INPUT DATA
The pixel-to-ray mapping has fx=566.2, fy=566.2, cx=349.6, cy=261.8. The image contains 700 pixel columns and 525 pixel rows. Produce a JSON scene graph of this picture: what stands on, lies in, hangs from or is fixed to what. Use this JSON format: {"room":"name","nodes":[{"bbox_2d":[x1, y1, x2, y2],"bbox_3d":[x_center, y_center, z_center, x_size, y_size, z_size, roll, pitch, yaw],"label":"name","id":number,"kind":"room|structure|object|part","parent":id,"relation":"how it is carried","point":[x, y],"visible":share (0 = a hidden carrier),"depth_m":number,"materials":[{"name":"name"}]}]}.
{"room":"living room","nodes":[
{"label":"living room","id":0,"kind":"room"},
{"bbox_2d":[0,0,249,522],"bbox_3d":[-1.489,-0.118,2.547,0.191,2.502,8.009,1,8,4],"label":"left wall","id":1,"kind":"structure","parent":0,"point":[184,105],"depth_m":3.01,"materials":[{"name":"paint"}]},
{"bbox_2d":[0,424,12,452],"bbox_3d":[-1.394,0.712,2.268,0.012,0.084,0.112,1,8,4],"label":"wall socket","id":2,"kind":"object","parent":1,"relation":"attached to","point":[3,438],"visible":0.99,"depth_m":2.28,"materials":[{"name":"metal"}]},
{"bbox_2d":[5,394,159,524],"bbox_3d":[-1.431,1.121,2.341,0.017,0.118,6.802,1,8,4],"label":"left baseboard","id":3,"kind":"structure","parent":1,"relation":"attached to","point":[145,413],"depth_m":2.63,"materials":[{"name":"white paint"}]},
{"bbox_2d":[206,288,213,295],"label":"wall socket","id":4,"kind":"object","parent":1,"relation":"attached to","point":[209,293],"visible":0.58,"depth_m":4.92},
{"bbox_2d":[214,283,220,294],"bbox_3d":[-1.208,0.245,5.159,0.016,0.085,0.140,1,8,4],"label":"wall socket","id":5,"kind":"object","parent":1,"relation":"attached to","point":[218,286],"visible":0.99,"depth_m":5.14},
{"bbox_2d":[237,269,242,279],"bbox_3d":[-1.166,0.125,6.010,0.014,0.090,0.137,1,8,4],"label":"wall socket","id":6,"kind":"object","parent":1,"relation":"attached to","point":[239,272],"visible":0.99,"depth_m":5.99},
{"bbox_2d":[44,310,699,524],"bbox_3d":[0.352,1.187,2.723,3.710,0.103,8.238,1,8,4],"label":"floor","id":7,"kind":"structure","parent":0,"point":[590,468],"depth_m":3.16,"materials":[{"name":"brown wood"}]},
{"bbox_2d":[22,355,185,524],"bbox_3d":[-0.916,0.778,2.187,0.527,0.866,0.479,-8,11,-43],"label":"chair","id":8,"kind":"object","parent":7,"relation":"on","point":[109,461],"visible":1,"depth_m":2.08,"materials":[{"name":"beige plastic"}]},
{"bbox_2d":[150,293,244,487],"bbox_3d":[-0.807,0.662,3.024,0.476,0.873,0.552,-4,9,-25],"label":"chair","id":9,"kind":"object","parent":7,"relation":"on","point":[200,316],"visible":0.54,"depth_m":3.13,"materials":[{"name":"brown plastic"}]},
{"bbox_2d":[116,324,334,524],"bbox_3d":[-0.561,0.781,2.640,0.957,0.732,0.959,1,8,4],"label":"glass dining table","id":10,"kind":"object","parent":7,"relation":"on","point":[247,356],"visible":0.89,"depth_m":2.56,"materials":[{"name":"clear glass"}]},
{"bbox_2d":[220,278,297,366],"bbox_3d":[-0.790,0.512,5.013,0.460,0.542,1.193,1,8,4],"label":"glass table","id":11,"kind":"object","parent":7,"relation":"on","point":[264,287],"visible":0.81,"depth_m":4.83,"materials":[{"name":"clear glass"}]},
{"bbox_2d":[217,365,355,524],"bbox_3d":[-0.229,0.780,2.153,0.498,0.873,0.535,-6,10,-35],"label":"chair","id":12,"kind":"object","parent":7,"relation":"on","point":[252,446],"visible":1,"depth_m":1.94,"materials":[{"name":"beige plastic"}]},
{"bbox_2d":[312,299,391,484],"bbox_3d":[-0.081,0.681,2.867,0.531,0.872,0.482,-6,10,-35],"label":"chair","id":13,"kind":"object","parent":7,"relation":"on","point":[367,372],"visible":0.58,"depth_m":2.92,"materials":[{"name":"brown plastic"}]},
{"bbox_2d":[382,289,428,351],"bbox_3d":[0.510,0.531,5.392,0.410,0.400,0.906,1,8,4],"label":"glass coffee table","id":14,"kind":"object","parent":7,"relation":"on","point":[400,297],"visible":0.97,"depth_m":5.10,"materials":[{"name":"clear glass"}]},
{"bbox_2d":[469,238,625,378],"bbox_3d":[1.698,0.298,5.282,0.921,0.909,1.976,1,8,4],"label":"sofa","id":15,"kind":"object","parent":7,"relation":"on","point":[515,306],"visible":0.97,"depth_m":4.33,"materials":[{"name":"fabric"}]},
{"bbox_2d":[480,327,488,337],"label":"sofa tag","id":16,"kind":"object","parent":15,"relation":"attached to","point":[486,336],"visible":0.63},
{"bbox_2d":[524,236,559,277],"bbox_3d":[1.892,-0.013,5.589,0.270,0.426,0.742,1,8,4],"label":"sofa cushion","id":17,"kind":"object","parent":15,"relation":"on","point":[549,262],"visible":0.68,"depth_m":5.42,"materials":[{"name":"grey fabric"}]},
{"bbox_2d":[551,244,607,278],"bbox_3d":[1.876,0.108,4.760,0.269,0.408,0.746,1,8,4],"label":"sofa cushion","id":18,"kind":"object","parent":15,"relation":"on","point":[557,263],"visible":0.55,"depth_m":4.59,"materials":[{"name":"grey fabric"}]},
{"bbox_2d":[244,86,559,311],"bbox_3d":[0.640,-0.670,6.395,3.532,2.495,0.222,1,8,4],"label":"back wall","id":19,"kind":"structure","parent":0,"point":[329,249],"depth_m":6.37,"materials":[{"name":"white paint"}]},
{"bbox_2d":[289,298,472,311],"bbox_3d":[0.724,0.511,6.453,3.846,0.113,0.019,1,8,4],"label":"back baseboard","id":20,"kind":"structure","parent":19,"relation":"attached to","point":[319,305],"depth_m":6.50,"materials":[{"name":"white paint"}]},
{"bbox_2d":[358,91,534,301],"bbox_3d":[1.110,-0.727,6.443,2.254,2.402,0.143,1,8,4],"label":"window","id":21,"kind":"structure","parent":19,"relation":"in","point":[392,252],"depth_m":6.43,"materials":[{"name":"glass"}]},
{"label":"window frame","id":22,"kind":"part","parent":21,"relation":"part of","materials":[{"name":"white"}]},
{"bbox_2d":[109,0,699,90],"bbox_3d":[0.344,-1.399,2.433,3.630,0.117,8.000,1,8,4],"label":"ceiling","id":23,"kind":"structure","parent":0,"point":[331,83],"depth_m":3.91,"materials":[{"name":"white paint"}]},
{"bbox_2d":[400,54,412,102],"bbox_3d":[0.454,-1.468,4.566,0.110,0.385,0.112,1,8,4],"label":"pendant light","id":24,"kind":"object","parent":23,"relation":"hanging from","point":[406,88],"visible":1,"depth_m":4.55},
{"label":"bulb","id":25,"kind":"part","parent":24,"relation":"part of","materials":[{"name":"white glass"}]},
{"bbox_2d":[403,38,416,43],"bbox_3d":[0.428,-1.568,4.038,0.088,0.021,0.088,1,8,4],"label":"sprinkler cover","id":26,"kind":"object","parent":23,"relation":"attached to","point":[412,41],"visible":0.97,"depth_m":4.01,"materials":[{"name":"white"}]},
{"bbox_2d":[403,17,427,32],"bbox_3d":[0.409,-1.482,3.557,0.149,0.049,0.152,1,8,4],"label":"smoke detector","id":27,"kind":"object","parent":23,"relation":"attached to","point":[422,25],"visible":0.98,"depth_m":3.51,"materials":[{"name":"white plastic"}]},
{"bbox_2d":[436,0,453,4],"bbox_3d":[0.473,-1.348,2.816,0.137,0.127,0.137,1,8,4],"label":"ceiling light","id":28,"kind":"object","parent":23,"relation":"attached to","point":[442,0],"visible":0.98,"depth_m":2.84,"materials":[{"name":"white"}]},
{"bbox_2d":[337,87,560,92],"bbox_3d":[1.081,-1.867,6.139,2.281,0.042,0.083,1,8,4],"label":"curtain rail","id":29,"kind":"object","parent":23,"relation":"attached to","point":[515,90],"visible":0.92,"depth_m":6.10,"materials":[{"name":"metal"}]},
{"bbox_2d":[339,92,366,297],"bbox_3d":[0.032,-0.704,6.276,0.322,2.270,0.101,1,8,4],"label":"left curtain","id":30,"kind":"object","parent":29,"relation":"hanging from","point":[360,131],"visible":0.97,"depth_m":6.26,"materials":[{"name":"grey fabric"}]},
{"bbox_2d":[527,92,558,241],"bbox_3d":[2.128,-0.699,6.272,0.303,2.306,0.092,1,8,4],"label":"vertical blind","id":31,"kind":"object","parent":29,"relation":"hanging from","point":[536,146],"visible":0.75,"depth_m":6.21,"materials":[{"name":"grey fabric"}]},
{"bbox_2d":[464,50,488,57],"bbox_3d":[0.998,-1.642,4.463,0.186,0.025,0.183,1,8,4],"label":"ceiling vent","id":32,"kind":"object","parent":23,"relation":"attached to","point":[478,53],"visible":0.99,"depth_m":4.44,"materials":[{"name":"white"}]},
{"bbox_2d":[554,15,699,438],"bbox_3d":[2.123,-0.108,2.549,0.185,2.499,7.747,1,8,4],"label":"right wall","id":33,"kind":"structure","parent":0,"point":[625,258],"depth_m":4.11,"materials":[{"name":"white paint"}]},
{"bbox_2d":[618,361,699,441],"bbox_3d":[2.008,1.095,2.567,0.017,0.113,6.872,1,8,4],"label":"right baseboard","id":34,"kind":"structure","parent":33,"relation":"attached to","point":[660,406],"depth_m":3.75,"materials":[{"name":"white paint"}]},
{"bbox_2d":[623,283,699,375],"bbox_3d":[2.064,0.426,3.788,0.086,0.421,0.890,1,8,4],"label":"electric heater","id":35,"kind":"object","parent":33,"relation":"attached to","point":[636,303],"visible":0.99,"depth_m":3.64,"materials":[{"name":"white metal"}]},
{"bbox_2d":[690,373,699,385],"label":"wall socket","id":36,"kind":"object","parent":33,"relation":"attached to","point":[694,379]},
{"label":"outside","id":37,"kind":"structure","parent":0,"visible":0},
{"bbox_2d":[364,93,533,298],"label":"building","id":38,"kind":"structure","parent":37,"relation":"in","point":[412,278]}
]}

* * *

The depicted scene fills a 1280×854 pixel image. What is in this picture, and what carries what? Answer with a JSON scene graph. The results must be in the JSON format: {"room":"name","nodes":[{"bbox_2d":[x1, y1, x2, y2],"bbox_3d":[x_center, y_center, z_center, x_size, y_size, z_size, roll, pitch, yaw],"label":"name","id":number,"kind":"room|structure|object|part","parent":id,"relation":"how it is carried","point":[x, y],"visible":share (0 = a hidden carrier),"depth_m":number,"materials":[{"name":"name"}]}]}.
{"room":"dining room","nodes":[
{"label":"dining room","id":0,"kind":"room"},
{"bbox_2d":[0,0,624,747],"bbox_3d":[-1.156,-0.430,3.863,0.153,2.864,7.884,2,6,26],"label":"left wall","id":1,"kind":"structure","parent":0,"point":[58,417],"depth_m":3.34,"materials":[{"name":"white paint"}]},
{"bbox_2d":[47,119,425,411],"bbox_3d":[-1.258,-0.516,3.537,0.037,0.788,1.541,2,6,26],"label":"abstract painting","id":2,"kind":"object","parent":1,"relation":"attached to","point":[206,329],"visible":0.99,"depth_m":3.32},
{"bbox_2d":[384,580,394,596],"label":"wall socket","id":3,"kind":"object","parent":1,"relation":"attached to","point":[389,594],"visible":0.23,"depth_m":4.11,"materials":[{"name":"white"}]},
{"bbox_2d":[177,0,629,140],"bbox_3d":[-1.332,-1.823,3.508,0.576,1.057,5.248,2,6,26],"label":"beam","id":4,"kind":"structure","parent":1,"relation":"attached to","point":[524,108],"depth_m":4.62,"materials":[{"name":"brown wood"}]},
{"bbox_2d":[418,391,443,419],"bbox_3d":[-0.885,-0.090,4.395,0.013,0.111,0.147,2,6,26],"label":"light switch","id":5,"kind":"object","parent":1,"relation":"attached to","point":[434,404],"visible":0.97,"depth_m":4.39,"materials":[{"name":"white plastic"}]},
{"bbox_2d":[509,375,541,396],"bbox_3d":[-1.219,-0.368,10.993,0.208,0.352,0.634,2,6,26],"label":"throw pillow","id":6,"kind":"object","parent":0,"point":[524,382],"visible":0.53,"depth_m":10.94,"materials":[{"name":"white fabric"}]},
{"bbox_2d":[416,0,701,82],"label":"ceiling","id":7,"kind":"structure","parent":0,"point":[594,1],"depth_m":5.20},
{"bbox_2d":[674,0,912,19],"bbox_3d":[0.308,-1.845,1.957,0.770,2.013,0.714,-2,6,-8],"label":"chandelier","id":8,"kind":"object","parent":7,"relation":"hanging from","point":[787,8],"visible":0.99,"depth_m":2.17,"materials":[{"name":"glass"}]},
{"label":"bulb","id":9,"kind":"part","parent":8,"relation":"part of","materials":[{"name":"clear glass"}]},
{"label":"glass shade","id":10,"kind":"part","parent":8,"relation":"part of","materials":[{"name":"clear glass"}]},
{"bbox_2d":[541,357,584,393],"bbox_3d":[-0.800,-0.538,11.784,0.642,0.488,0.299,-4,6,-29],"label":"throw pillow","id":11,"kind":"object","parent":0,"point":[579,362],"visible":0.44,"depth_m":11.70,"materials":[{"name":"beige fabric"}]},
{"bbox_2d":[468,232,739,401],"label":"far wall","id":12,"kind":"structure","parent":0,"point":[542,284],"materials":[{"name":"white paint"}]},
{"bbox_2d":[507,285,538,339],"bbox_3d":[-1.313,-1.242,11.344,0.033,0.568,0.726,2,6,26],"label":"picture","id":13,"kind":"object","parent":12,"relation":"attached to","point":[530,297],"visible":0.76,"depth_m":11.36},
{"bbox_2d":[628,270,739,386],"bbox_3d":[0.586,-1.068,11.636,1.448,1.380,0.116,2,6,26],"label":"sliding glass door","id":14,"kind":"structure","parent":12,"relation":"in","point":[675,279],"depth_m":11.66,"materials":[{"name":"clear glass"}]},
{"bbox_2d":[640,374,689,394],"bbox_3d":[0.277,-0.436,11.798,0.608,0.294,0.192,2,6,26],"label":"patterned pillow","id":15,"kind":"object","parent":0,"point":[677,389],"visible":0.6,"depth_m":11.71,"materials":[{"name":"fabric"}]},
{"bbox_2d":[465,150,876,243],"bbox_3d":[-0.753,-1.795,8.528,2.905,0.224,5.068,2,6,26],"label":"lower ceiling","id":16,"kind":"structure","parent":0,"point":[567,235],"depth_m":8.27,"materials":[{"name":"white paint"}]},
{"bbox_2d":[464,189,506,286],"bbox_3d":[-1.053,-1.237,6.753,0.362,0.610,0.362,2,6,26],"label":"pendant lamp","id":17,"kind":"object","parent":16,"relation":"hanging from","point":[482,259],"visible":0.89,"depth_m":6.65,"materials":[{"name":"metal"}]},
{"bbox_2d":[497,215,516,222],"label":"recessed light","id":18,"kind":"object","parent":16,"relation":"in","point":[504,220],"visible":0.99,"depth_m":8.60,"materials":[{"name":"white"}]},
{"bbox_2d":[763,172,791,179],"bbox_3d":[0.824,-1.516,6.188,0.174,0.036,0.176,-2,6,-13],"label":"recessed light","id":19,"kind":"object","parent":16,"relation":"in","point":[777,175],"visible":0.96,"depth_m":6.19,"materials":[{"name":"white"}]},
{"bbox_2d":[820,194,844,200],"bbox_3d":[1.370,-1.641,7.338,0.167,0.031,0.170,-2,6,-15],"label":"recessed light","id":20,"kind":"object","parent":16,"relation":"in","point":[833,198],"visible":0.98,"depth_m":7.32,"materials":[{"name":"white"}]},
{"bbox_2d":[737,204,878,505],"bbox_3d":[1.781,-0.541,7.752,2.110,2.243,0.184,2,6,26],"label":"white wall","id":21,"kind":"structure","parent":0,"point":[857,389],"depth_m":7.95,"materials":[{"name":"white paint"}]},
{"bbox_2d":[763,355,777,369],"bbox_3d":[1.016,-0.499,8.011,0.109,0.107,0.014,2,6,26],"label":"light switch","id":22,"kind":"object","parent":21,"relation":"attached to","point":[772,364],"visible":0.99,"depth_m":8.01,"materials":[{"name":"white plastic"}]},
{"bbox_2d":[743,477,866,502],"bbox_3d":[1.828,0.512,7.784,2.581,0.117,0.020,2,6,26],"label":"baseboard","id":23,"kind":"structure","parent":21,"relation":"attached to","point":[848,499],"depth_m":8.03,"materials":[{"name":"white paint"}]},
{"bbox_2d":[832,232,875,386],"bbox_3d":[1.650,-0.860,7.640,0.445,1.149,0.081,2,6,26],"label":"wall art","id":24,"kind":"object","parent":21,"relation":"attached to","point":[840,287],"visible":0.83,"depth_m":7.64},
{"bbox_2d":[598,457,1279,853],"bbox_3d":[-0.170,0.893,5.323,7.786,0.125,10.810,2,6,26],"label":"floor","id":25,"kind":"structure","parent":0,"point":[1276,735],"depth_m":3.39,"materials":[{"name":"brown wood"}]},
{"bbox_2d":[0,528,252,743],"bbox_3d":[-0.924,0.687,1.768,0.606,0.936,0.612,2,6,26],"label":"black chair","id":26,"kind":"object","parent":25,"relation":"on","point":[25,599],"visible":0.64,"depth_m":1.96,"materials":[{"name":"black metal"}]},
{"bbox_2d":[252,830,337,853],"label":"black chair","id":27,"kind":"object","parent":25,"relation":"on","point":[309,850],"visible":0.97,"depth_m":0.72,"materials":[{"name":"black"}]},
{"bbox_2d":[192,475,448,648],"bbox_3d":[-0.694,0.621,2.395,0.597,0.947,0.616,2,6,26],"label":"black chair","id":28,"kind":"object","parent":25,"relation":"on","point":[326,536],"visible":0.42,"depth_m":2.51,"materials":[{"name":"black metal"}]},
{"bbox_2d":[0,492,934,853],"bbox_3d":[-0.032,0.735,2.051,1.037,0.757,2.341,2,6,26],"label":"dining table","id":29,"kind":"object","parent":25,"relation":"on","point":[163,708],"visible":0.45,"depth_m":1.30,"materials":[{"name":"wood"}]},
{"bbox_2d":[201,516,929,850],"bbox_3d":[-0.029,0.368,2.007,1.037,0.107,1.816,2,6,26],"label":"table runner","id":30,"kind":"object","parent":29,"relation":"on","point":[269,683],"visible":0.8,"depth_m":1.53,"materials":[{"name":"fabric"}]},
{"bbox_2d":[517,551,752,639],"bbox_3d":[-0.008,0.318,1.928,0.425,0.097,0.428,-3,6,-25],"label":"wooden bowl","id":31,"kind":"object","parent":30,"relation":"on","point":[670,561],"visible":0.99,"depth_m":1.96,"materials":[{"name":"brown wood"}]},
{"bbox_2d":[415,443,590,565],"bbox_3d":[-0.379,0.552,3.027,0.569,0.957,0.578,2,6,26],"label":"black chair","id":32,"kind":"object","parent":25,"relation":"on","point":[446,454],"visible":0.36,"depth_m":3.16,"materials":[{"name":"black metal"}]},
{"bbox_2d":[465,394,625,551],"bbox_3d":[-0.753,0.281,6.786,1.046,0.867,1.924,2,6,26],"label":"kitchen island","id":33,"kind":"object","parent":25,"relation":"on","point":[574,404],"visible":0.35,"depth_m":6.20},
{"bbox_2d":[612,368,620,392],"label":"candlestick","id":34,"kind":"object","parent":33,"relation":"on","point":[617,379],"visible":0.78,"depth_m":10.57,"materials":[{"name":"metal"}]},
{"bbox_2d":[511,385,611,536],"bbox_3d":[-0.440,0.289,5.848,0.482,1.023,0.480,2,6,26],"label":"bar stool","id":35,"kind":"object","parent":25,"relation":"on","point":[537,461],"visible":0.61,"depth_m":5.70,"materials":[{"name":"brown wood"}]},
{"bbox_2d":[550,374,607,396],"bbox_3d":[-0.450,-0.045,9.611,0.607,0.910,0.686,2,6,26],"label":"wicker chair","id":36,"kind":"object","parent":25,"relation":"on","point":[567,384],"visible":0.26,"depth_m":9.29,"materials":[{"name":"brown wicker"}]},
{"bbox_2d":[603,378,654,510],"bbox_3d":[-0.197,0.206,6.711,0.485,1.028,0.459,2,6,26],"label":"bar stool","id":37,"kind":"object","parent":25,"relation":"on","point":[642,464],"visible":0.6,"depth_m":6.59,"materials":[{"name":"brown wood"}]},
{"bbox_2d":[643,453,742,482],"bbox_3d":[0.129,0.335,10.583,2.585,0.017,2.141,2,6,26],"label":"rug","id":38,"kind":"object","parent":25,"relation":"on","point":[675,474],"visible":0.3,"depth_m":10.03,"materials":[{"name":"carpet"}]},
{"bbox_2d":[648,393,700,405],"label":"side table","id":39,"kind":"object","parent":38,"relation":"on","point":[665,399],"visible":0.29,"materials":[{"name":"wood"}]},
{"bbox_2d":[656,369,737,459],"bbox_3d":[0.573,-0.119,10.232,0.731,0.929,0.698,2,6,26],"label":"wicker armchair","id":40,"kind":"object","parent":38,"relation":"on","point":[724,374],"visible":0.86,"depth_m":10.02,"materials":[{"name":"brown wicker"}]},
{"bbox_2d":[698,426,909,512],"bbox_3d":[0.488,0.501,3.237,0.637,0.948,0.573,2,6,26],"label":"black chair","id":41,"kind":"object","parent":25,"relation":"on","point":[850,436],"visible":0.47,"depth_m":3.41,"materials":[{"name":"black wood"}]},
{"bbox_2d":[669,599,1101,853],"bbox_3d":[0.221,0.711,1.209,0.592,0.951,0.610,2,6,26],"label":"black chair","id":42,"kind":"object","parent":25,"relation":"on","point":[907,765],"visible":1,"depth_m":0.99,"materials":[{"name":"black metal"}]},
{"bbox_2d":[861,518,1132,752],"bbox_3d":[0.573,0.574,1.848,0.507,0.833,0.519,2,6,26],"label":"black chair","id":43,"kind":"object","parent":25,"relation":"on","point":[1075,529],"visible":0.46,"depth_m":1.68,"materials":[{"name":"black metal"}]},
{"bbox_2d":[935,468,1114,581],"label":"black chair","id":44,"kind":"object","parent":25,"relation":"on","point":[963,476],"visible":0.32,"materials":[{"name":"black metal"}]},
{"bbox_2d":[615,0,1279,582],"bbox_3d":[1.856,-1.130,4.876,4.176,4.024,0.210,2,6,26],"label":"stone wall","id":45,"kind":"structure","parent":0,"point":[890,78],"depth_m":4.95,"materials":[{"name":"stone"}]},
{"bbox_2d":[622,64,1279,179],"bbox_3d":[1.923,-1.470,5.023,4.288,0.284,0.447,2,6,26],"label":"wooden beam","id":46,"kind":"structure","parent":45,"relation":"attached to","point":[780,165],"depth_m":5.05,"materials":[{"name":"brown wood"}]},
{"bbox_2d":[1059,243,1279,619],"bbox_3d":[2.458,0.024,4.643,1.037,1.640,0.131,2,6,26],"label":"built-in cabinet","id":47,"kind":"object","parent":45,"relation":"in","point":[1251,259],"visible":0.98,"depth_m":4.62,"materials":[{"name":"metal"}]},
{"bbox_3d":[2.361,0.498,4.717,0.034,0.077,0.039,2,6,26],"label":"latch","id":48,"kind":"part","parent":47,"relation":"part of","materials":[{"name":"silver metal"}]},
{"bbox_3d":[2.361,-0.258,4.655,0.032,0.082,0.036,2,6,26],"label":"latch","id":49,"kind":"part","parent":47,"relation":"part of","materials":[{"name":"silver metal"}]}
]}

TASK ITEM
Whenever the word "sofa" appears in a line above, copy that line.

EXERCISE ANSWER
{"bbox_2d":[469,238,625,378],"bbox_3d":[1.698,0.298,5.282,0.921,0.909,1.976,1,8,4],"label":"sofa","id":15,"kind":"object","parent":7,"relation":"on","point":[515,306],"visible":0.97,"depth_m":4.33,"materials":[{"name":"fabric"}]},
{"bbox_2d":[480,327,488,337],"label":"sofa tag","id":16,"kind":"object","parent":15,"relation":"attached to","point":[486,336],"visible":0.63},
{"bbox_2d":[524,236,559,277],"bbox_3d":[1.892,-0.013,5.589,0.270,0.426,0.742,1,8,4],"label":"sofa cushion","id":17,"kind":"object","parent":15,"relation":"on","point":[549,262],"visible":0.68,"depth_m":5.42,"materials":[{"name":"grey fabric"}]},
{"bbox_2d":[551,244,607,278],"bbox_3d":[1.876,0.108,4.760,0.269,0.408,0.746,1,8,4],"label":"sofa cushion","id":18,"kind":"object","parent":15,"relation":"on","point":[557,263],"visible":0.55,"depth_m":4.59,"materials":[{"name":"grey fabric"}]},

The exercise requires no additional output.